Late on Friday, India's Food and Trade Minister Piyush Goyal said the government will stop the free food programme after 28 months as the economic situation has improved since Covid-19 cases and restrictions have eased, reports Reuters.

The pandemic and its impact on the economy, particularly on high food prices, have squeezed India’s hundreds of millions of poor people over the past few years.

The programme provided poor families with 5 kg (11 lb) of foodgrains each month in addition to other highly subsidised foodgrains. It started in April 2020 and has cost the government nearly $47 billion.

The government was also spending 2 trillion rupees ($24.16 billion) under the National Food Security Act to provide highly subsidised foodgrains to nearly 75 per cent of its rural and 50 per cent of its urban population.
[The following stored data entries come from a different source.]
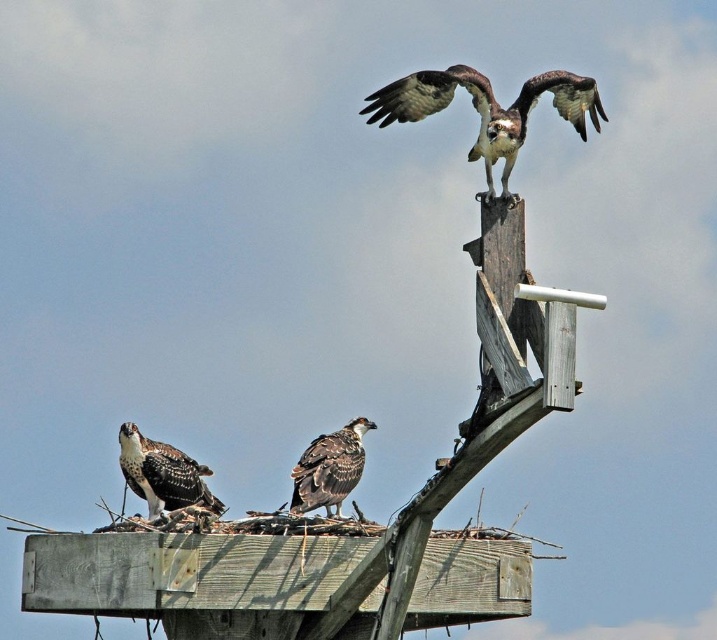
You are a birdwatcher observing the ospreys on the wooden structure. You notice two distinct feather groups, the brown speckled feathers at upper center and the dark brown feathers at center. Which of these two feather groups is positioned closer to you?

The brown speckled feathers at upper center are closer to the viewer than the dark brown feathers at center.

Based on the photo, you are a wildlife photographer aiming to capture a closeup of the brown speckled feathers at upper center located at point (488, 109). Given that your camera has a zoom range of 100 meters, can you confirm if you can focus on the brown speckled feathers at upper center from your current position?

The brown speckled feathers at upper center are located at point (488, 109), which is within the camera zoom range of 100 meters. Therefore, you can focus on the brown speckled feathers at upper center from your current position.

You are observing two ospreys on a wooden platform. The first has brown speckled feathers at lower left and the second has dark brown feathers at center. Which osprey is positioned more to the left?

The brown speckled feathers at lower left is more to the left than the dark brown feathers at center.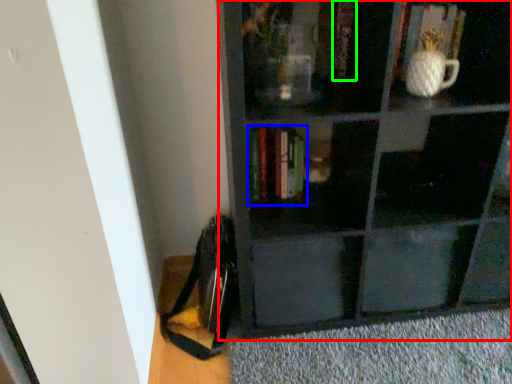
Question: Which is nearer to the shelf (highlighted by a red box)? book (highlighted by a blue box) or book (highlighted by a green box).

Choices:
 (A) book
 (B) book

Answer: (A)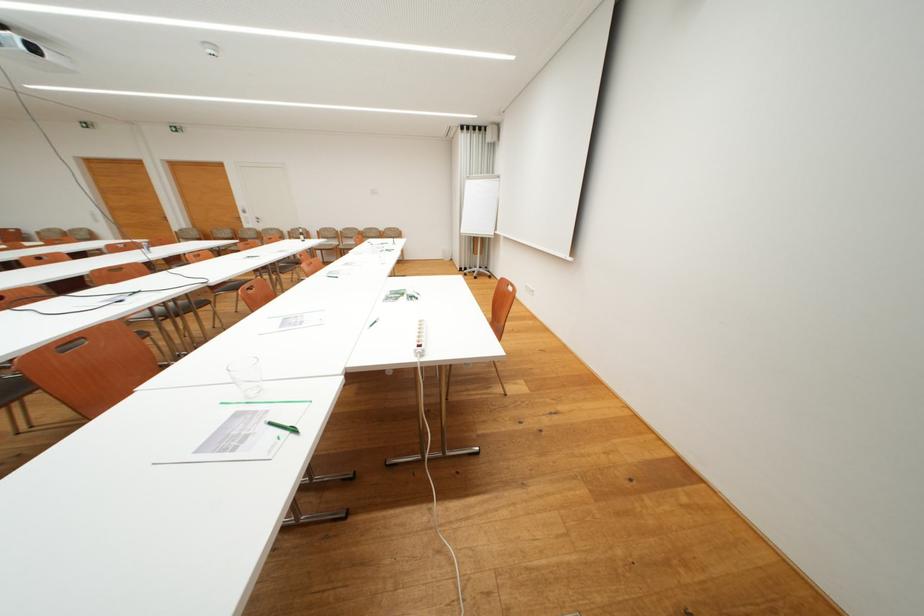
Find where to turn the white door handle. Please return your answer as a coordinate pair (x, y).

(257, 219)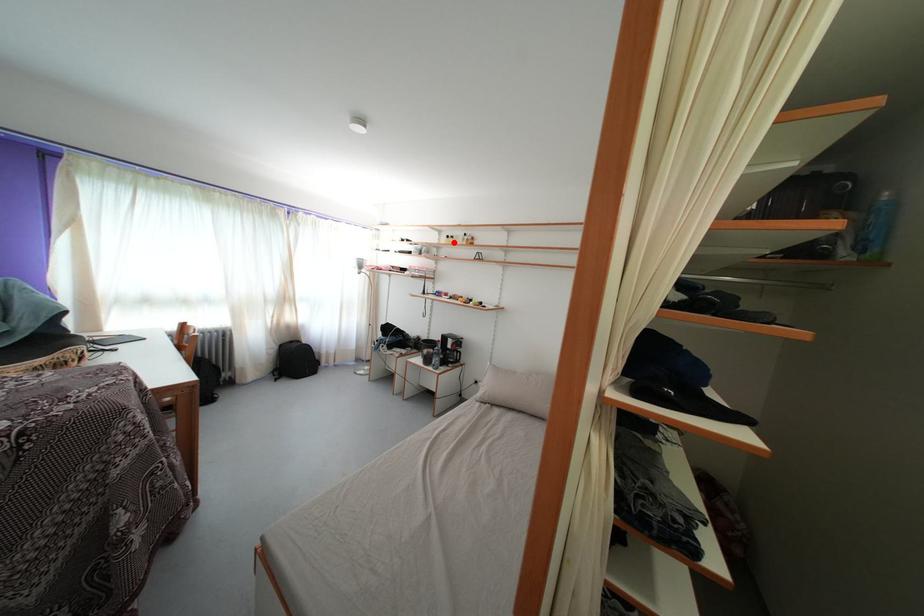
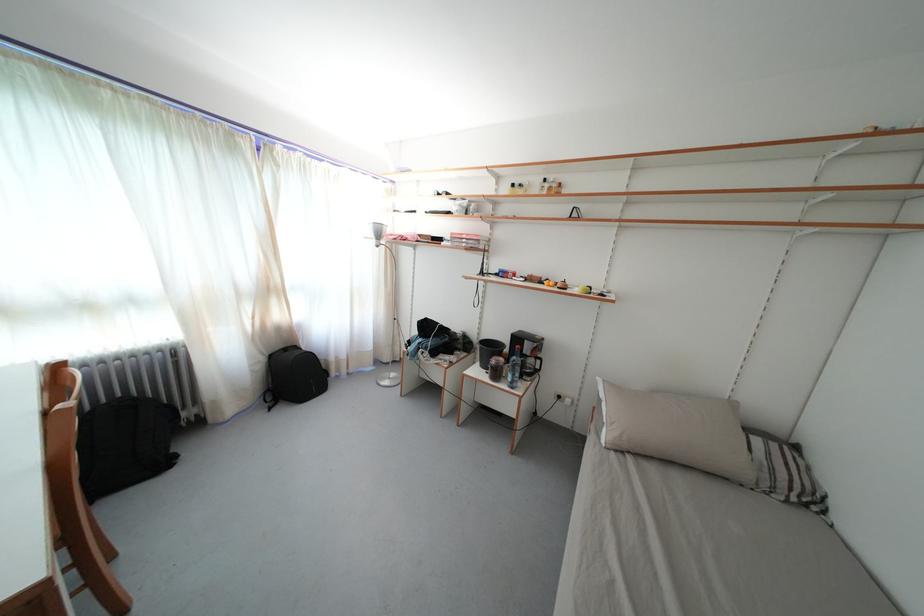
The point at the highlighted location is marked in the first image. Where is the corresponding point in the second image?

(518, 191)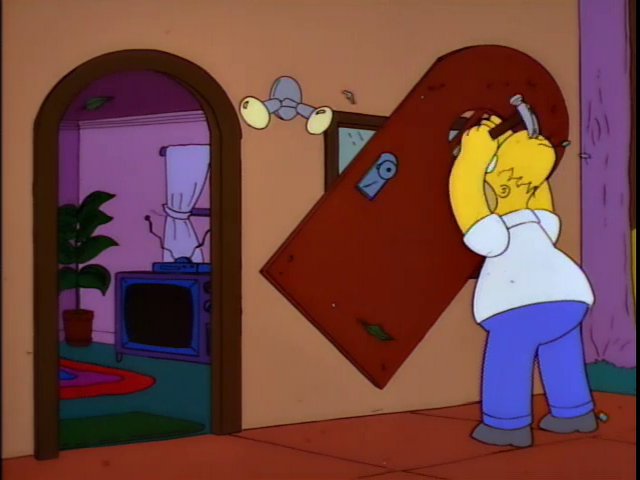
Identify the location of window. The width and height of the screenshot is (640, 480). (353, 143).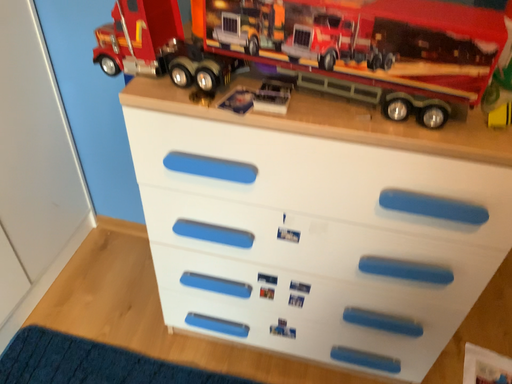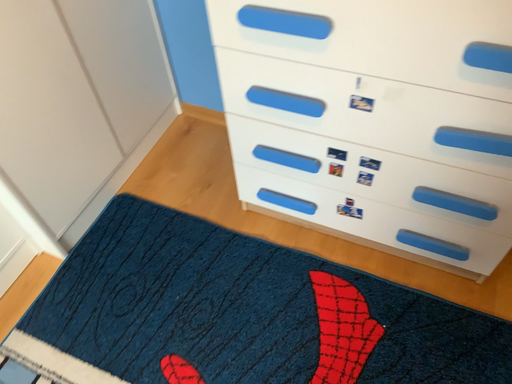
Question: How did the camera likely rotate when shooting the video?

Choices:
 (A) rotated upward
 (B) rotated downward

Answer: (B)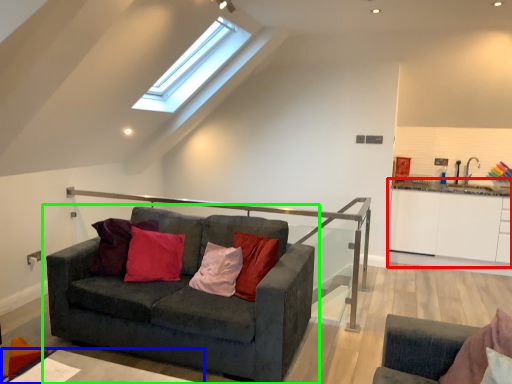
Question: Estimate the real-world distances between objects in this image. Which object is farther from cabinetry (highlighted by a red box), table (highlighted by a blue box) or studio couch (highlighted by a green box)?

Choices:
 (A) table
 (B) studio couch

Answer: (A)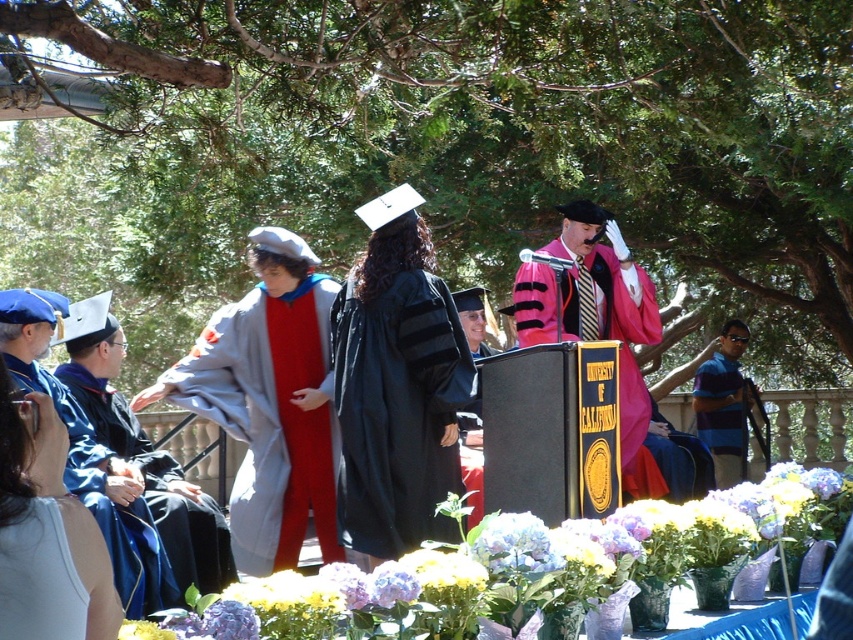
What object is located at the coordinates point (144, 451)?

The point (144, 451) corresponds to the blue velvet gown at left.

You are a photographer positioned at the back of the ceremony venue. You want to take a photo that includes both the gray wool gown at center and the blue satin gown at lower left. Which gown should you adjust your camera focus to first to ensure both are in the frame?

The gray wool gown at center is closer to you than the blue satin gown at lower left, so you should focus on the gray wool gown at center first to ensure both are in the frame.

You are a photographer at the graduation ceremony. You need to capture a photo that includes both the blue velvet gown at left and the matte pink fabric graduation gown at center. Which gown should you ensure is positioned closer to the camera to avoid being blocked by the other?

The blue velvet gown at left is not as tall as the matte pink fabric graduation gown at center. To avoid blocking, position the shorter blue velvet gown at left closer to the camera so it can be seen clearly alongside the taller matte pink fabric graduation gown at center.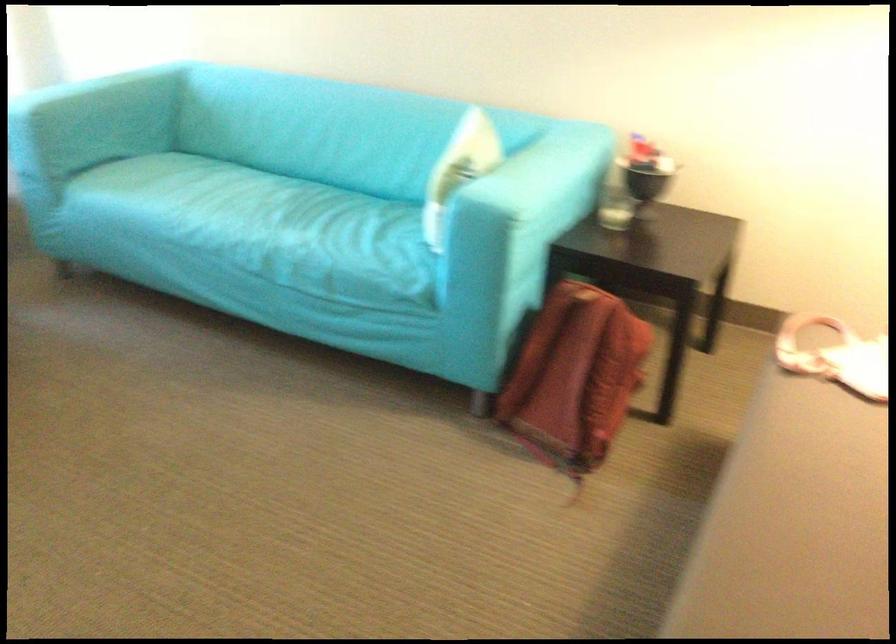
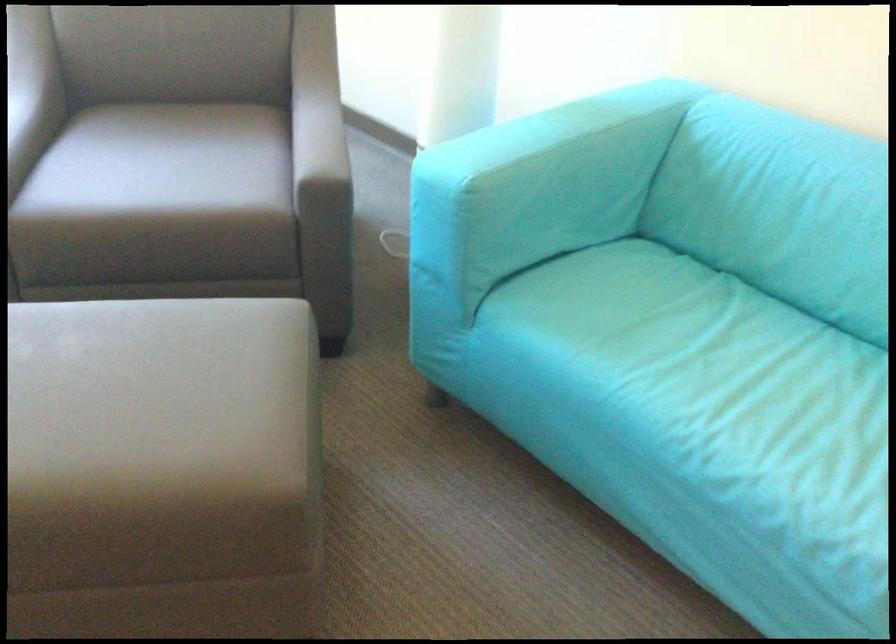
Find the pixel in the second image that matches the point at 74,95 in the first image.

(554, 162)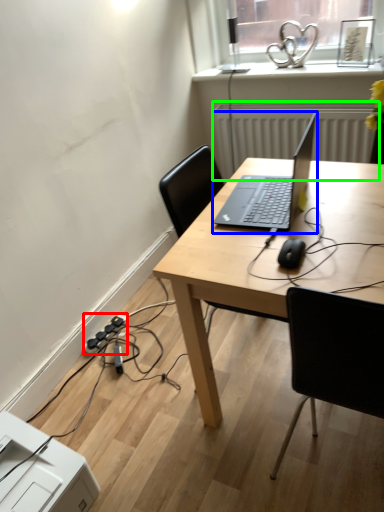
Question: Based on their relative distances, which object is nearer to extension cord (highlighted by a red box)? Choose from laptop (highlighted by a blue box) and radiator (highlighted by a green box).

Choices:
 (A) laptop
 (B) radiator

Answer: (A)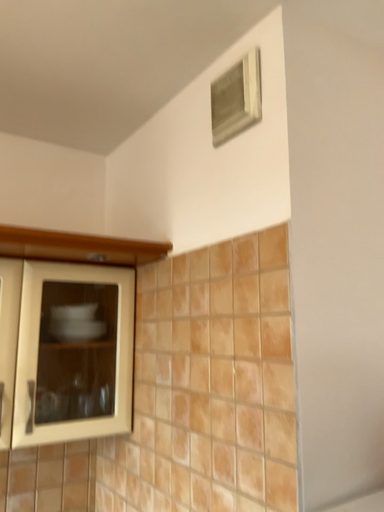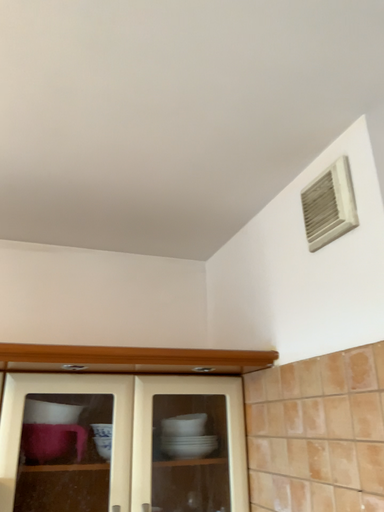
Question: Which way did the camera rotate in the video?

Choices:
 (A) rotated left
 (B) rotated right

Answer: (A)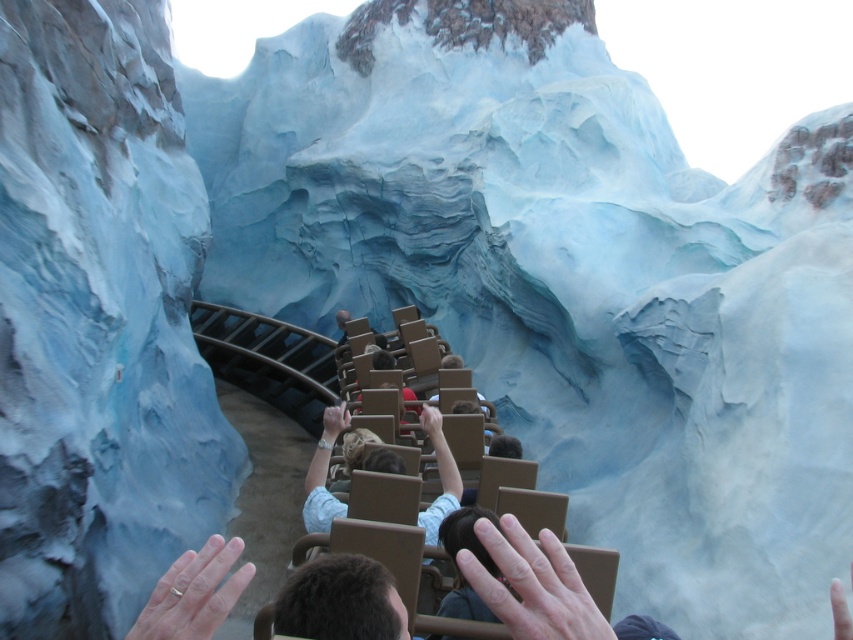
Question: Is smooth skin hand at center bigger than matte brown hand at center?

Choices:
 (A) yes
 (B) no

Answer: (B)

Question: Which point is closer to the camera?

Choices:
 (A) (190, 598)
 (B) (273, 404)

Answer: (A)

Question: Does light brown leather jacket at center appear under matte brown hand at center?

Choices:
 (A) yes
 (B) no

Answer: (A)

Question: Is dark brown hair at center to the left of light skin tone flesh at center from the viewer's perspective?

Choices:
 (A) yes
 (B) no

Answer: (B)

Question: Which of the following is the farthest from the observer?

Choices:
 (A) gold metallic ring at center
 (B) light brown leather jacket at center
 (C) matte brown hand at center
 (D) smooth skin hand at center

Answer: (C)

Question: Which point appears farthest from the camera in this image?

Choices:
 (A) (329, 420)
 (B) (469, 554)

Answer: (A)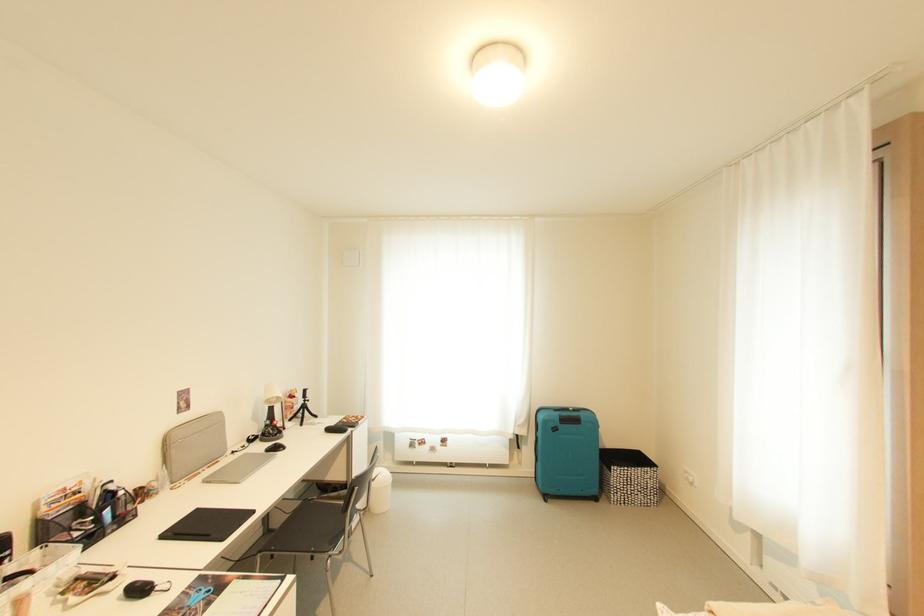
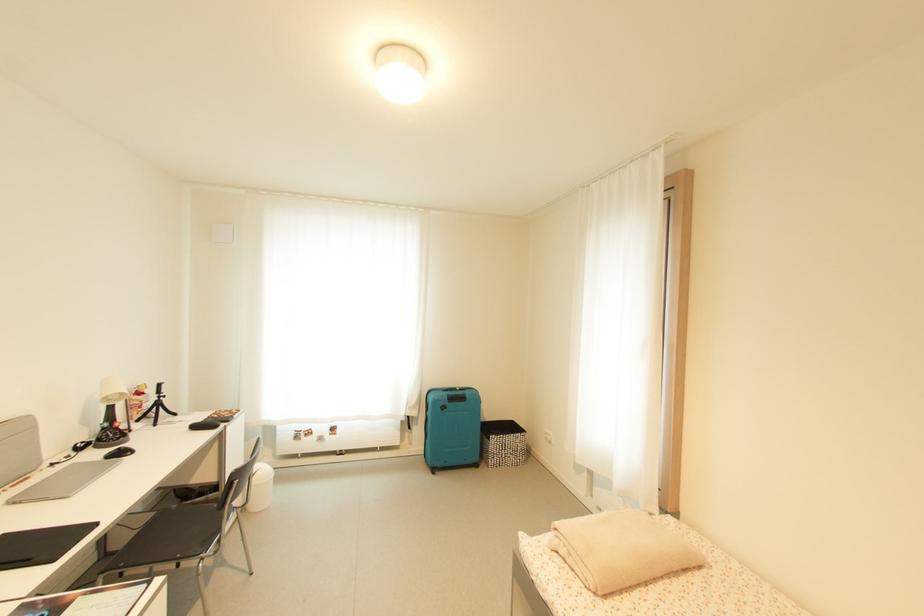
Question: Based on the continuous images, in which direction is the camera rotating? Reply with the corresponding letter.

Now the government will make the highly subsidised foodgrain free for the next 12 months, Goyal said. This gives 35 kg of food grain every month to families at the cost of 1 Indian rupees ($0.0121) to 3 Indian rupees ($0.0362). Millions of poor households benefit while some priority groups get 5 kilogram foodgrains per person for the same price.

The government will save at least $20 billion over the next 12 months by ending the pandemic-era free food programme, as they will only spend on one food scheme instead of multiple programmes, according to an official, who did not want to be named.

The Indian government was struggling to manage wheat stockpile due to additional distribution of wheat and the prices in the local market jumped to the record high.

“The discontinuing scheme means the government can now sell 2 to 3 million tonnes in the open market to calm prices,” said a New-Delhi-based dealer with a global trade house.